Abstract

The youth unemployment rate in Malaysia is three times higher than the total population. Unemployment among youth can have negative effects on the economy and social landscape if not curbed. It is widely accepted that entrepreneurship is capable to reduce unemployment rate as well as stimulate economic growth. However, new business entry in Malaysia has stagnated in the past 10 years and remained lower than the OECD average. Access to financing is one of the most prominent challenges facing by SMEs. The situation becomes worse for youth entrepreneurs as they are considered high risk profile and unable to secure financing especially from financial institutions. A survey by Khazanah Research Institute highlighted that only 6% of youth entrepreneurs in Malaysia are getting financing from financial institutions even though financial institutions are considered as predominant source of funds to SMEs.
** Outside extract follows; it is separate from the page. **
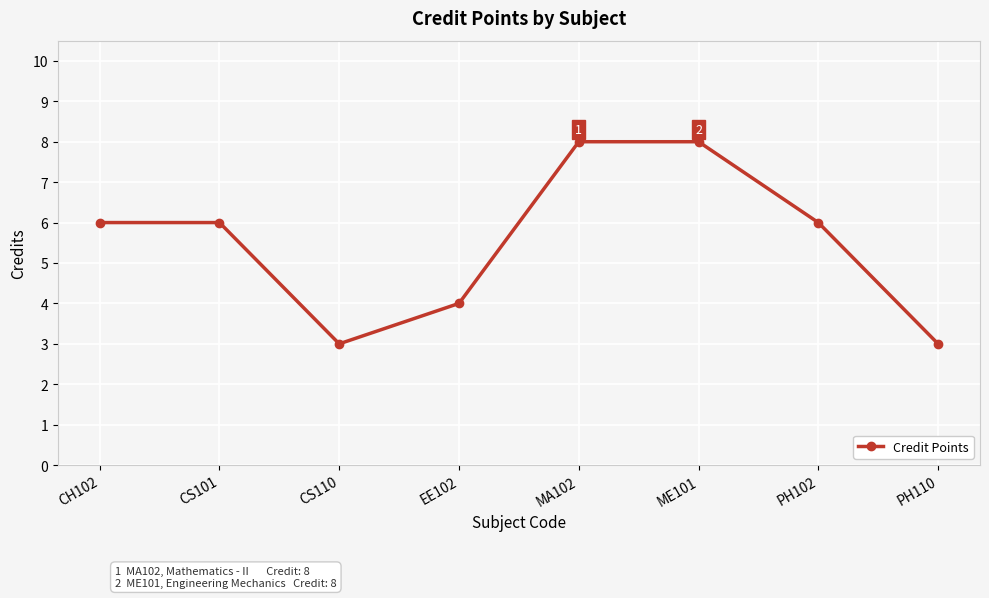

What is the sum of the values at MA102 and CS110?

11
This study aims to understand the challenges facing youth entrepreneurs in Malaysia in accessing financing from financial institutions. In line with the present aims, an attempt is made to identify sources of financing used by youth entrepreneurs, challenges encountered in accessing financing and reasons for not applying for financing. The findings are based on a sample of 260 youth entrepreneurs in Malaysia through questionnaires. The results revealed that youth entrepreneurs use informal financing sources like personal savings. The most pressing problem among youth entrepreneurs who had experiences in accessing financing assistance from financial institutions is lack of track records while interest rate is the main reason for youth entrepreneurs who never had experience in accessing financing assistance from financial institutions.